An hon. Member of the Tory Party spoke about the need not only of exporting goods, but of exporting machinery for making goods. I am sure that my hon. Friend the Member for Burnley (Mr. Burke) and others who represent that part of Lancashire will remember what a great deal of competition the Lancashire cotton industry was facing during the inter-war years. It arose very largely owing to the owners of cotton machinery in Lancashire having sold their machinery to manufacturers in India, China and Japan, with the result that that machinery was used, and lower wages were paid to Eastern labour, and the Lancashire operatives were very seriously undercut as far as competition was concerned. I also remember that pleas were made to the operatives as ordinary decent loyal British subjects to accept reductions in their wages in order that their industry might be able to compete in the foreign markets of the world. I say frankly that if ever there was an industry which is a perfect example of capitalism gone mad, it is the cotton industry in this country.

I have listened to a good deal of this Debate, and one of the thoughts that came to my mind when I was wondering whether to take part in it was one which came to my mind last year. It was in the words, slightly paraphrased, of a well-known concert artist in this country, Ronald Frankau, "Do we export because we have to or because we think it is the right thing to do?" I am not quite sure in my own mind, having heard the speeches made by hon. Members on the other side of the House, and even the statement of the Prime Minister last week, when all this emphasis is placed on the need for exports, whether it has not just become a fetish in this country, or whether there is something behind it, to which I will refer in a few minutes. I am very glad to see my right hon. Friend the President of the Board of Trade on the Front Bench, because he has taught me more economics than he has forgotten. I remember asking him a supplementary question a few days ago when he was assuring some hon. Gentleman that he, the President of the Board of Trade, would do all he possibly could to see that as much cotton goods as possible were exported. I had the impudence to ask whether he thought it a good idea to export cotton goods from this country until everybody in this country had a sufficiency of them, and he said that I had better come and see him afterwards.

Mr. Dalton

And the hon. Member did not.

Mr. Bowles

The right hon. Gentleman whispered to me and nobody else in the Chamber heard him, so we left it at that. However, I will ask my right hon. Friend, when he makes his reply, to try to continue my education on this question of exports, because, quite frankly, I am not at all impressed by the speeches I have heard. I as a Socialist would like to put this to my right hon. Friend and I hope he will answer me as a Socialist: Does he really not think that the right test to apply first is, what have we to import to maintain or to increase the standard of life of our people—in addition to pomegranates, to which the hon. Member for Duddeston (Sir O. Simmonds) referred? He talked about importing pomegranates for the rich man's table in order to keep up a standard of life, and when I interrupted with a question when he was talking about £200,000,000 sterling he suddenly switched because he saw some of his Tory friends thinking he had really spoilt this. What he was saying was that our imports amounted to £200,000,000 sterling, and that to pay for all those it was necessary to export £200,000,000 and then we should be all right and able to maintain ourselves.

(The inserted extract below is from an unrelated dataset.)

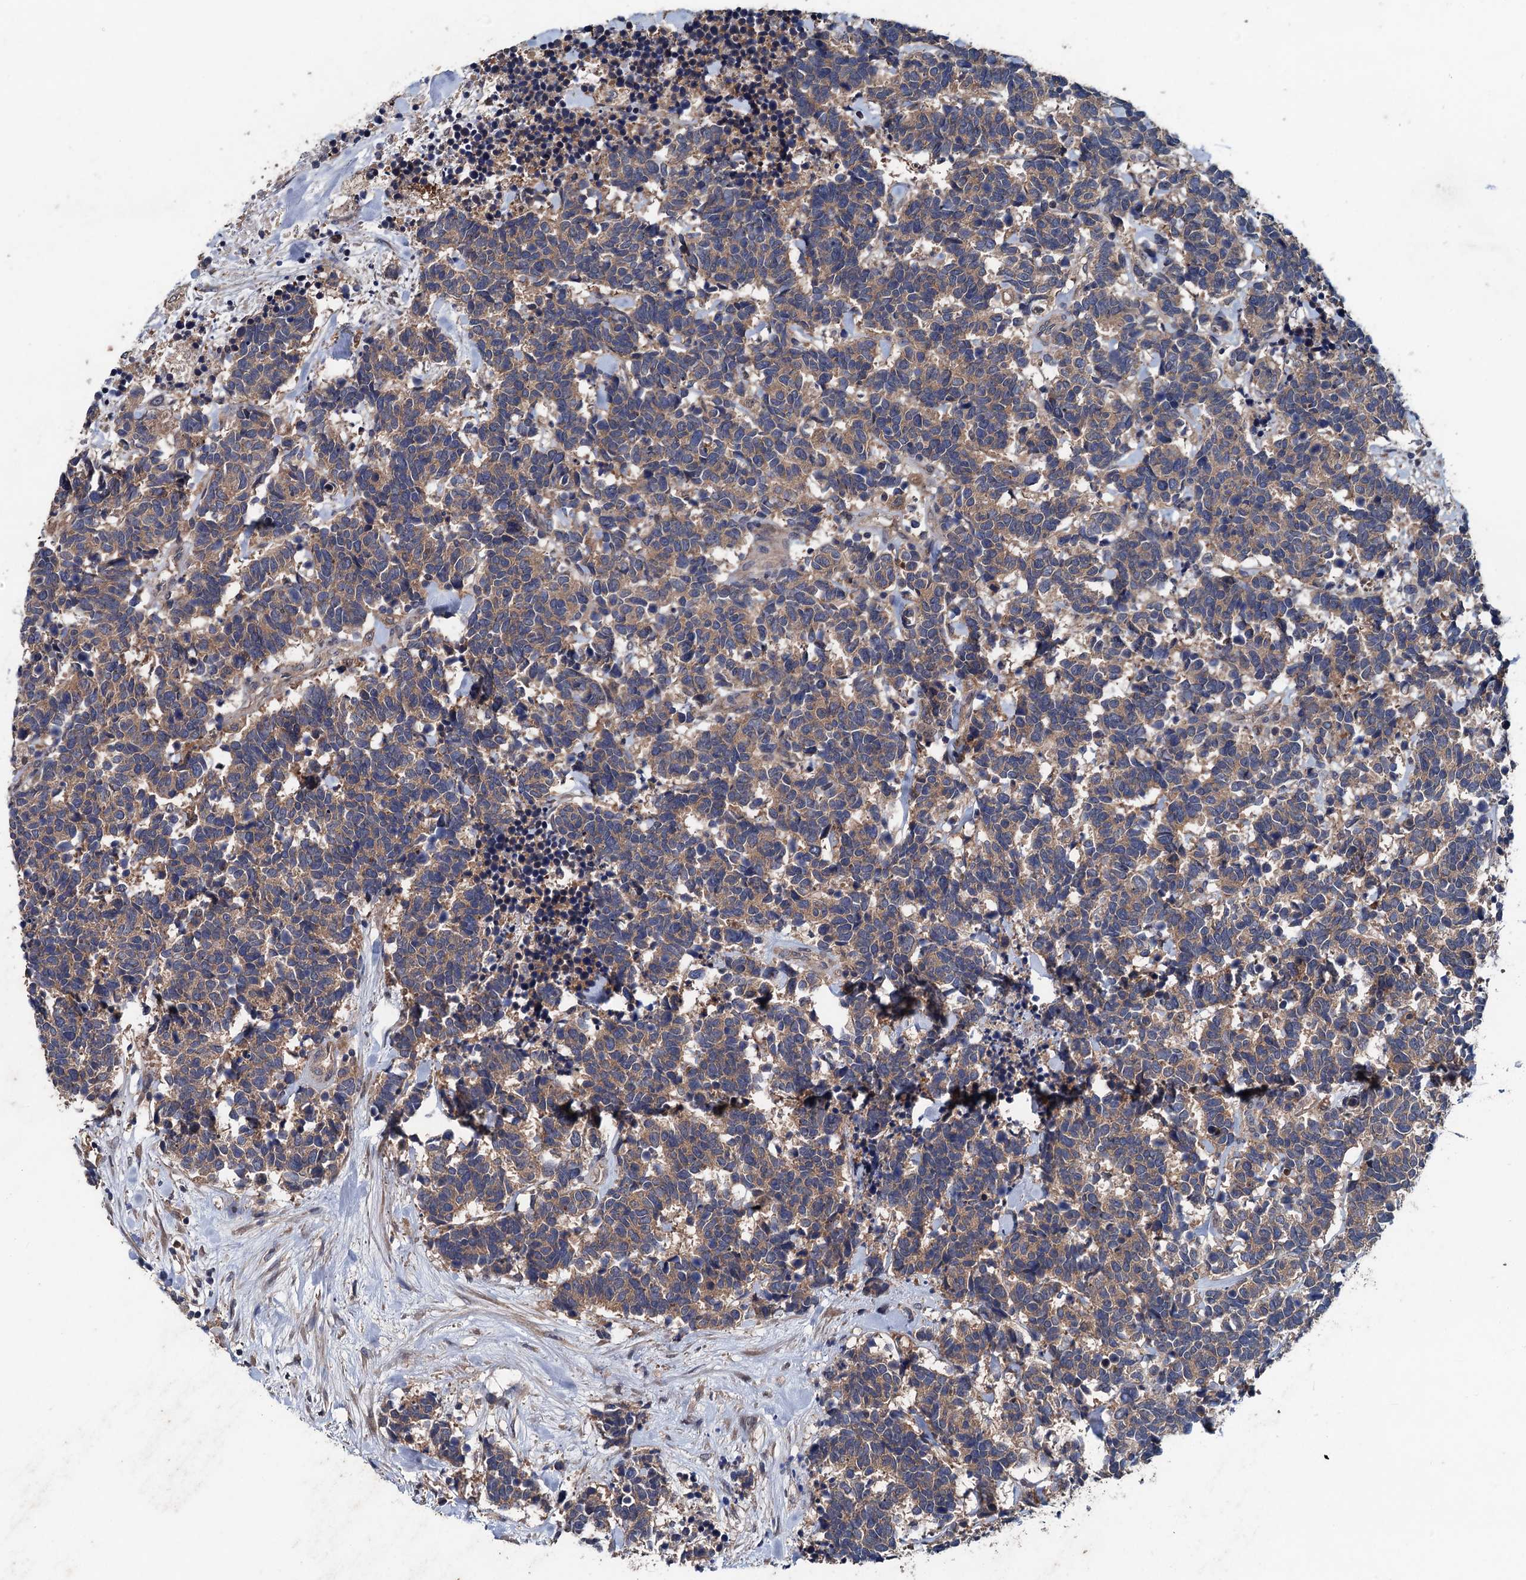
{"staining": {"intensity": "weak", "quantity": ">75%", "location": "cytoplasmic/membranous"}, "tissue": "carcinoid", "cell_type": "Tumor cells", "image_type": "cancer", "snomed": [{"axis": "morphology", "description": "Carcinoma, NOS"}, {"axis": "morphology", "description": "Carcinoid, malignant, NOS"}, {"axis": "topography", "description": "Prostate"}], "caption": "Immunohistochemical staining of carcinoid displays weak cytoplasmic/membranous protein expression in approximately >75% of tumor cells.", "gene": "BLTP3B", "patient": {"sex": "male", "age": 57}}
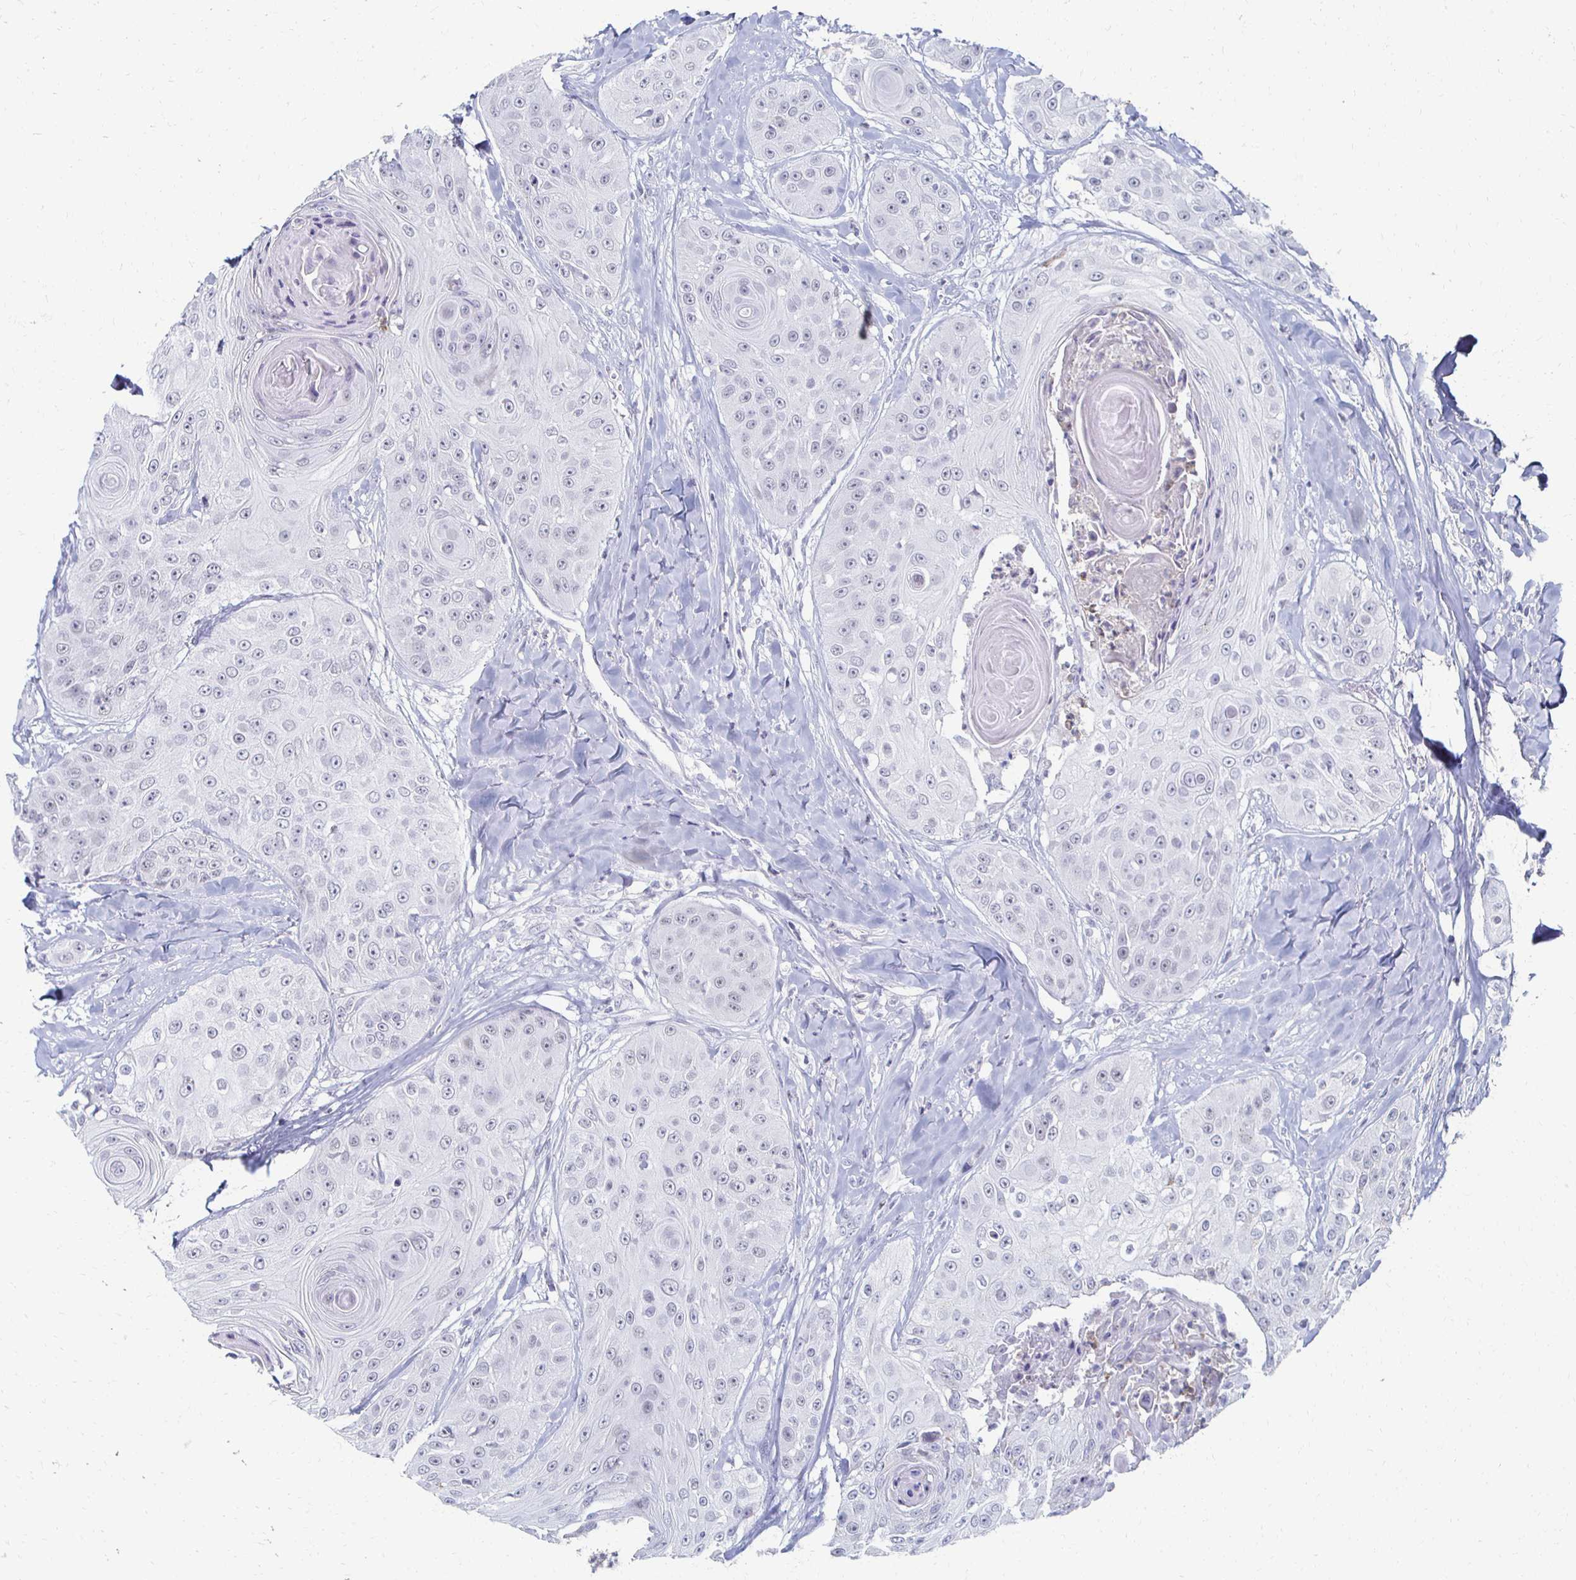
{"staining": {"intensity": "negative", "quantity": "none", "location": "none"}, "tissue": "head and neck cancer", "cell_type": "Tumor cells", "image_type": "cancer", "snomed": [{"axis": "morphology", "description": "Squamous cell carcinoma, NOS"}, {"axis": "topography", "description": "Head-Neck"}], "caption": "IHC of human squamous cell carcinoma (head and neck) shows no positivity in tumor cells.", "gene": "CXCR2", "patient": {"sex": "male", "age": 83}}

I put this to my right hon. Friend. He or some other Minister should make up his mind what this country, by the very situation in which it finds itself, has to import in the way of rubber, oil, citrus fruits, and so on. I do not propose to enumerate them; I do not suppose I know them all. Surely the Board of Trade or some central Department can estimate what it is necessary for us to import and then, having decided that, they should decide to export a more or less equivalent value of commodities to pay for the imports, and then go on to develop the standard of life of our people by sharing production.

I have been told by various people and hon. Members, and I think I have seen it in the Press, that we have lost nearly all our foreign investments. That must be frightful. Whether it is very serious I do not know, but I remember that during the inter-war years, when we had not lost them, we had in this country an average of 1,700,000 registered unemployed. Therefore, in spite of that great foreign investment we were embarrassed so far as employees were concerned. [AN HON. MEMBER: "In America they had 8,000,000 to 11,000,000."] I am obliged to my hon. Friend. I think this ought to be said from these benches. The hon. Member for the East Willesden Division began to make an election speech, and I shall make one as well. Of course, he was very pleased to hear the right hon. Gentleman the Foreign Secretary state on Friday that his own party were quite in favour of getting through all this social legislation. They will tell us so at the General Election. They will tell the people of this country, "Of course the Conservative Party is just as anxious as the Labour Party to see national insurance—or social security or whatever it may be called at the time—and we also would like to see you having decent houses, much better houses of a permanent nature, but, of course, you must remember that we have already lost a large proportion of our foreign investments. It will be necessary in order to keep up the standard of life in this country to which we have become used, to export." Having established that in the minds of people, particularly of men, who think they are slightly more of an economist frame-of-mind than women, who get the wind up anyhow to start with——

Viscountess Astor

Oh, no, they will not. They have common sense.

Mr. Bowles

The ordinary man in his house may be appealed to more readily on the basis of economics than a woman in the house. I am not talking about hon. Ladies who have managed to get themselves here——

Viscountess Astor

And stay here.

Mr. Bowles

And resign when they want to do so——

Viscountess Astor

They are not kicked out.

Mr. Bowles

—by virtue of necessity. Further, I am certain that it would be easy for the Conservative Party to play on the feelings and intelligence of certain men in the houses they will be canvassing. They will say, "After all, you understand that we cannot possibly live without exporting, and, of course, we have lost a lot of our export trade——

Mr. Deputy-Speaker (Mr. Charles Williams)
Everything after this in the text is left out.